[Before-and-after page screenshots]
※

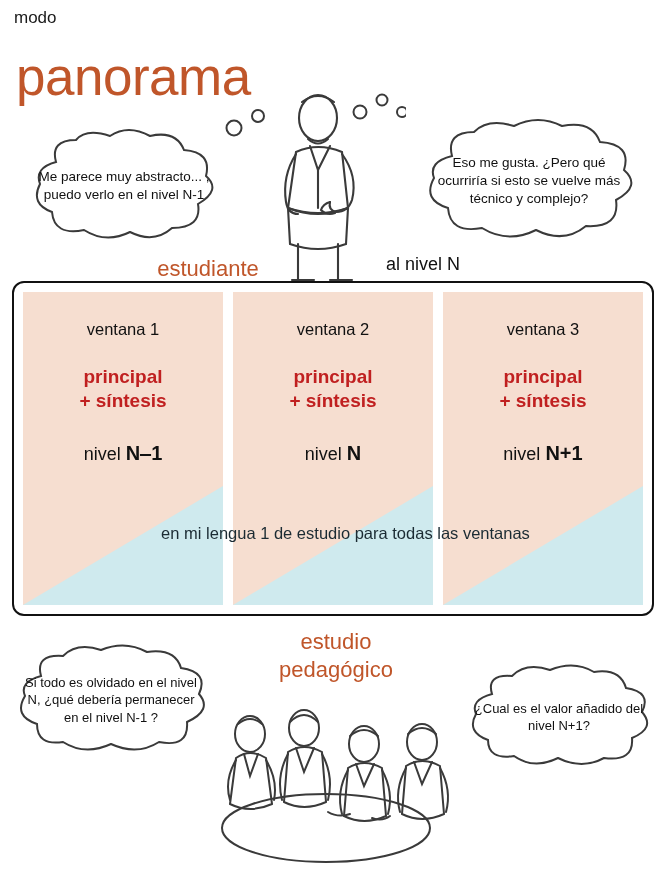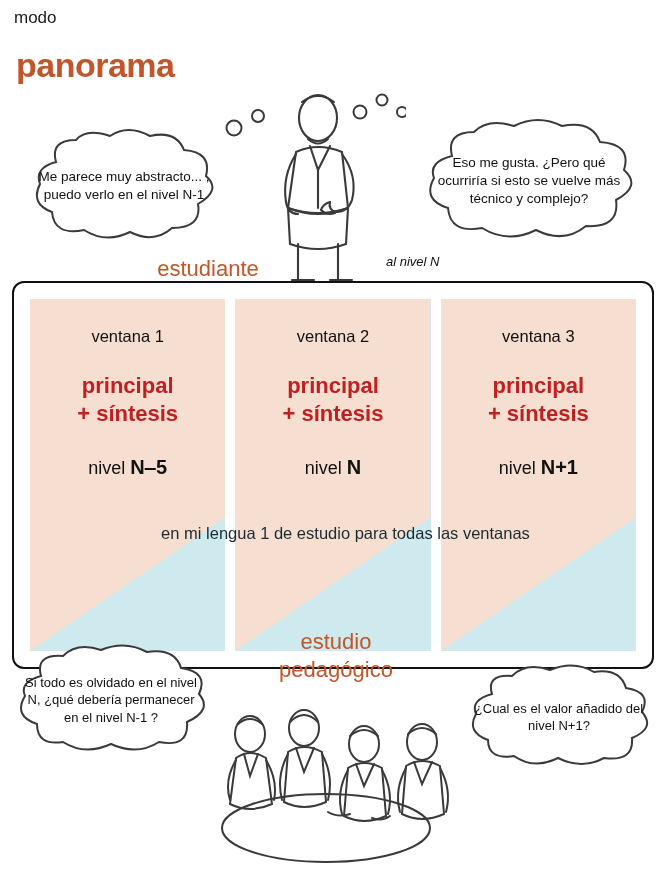--- a/index.html
+++ b/index.html
@@ -27,8 +27,8 @@
   .title {
     position: absolute;
     left: 16px; top: 46px;
-    font-size: 34px;
-    font-weight: bold;
+    font-size: 53px;
+    font-weight: normal;
     color: #c0562a;
     letter-spacing: -0.5px;
   }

※

▶ [What to work on]:
Pictures are to be dropped; every line of the records is to be returned unchanged.

▶ [Answer to the exercise]:
--- a/index.html
+++ b/index.html
@@ -27,8 +27,8 @@
   .title {
     position: absolute;
     left: 16px; top: 46px;
-    font-size: 34px;
-    font-weight: bold;
+    font-size: 53px;
+    font-weight: normal;
     color: #c0562a;
     letter-spacing: -0.5px;
   }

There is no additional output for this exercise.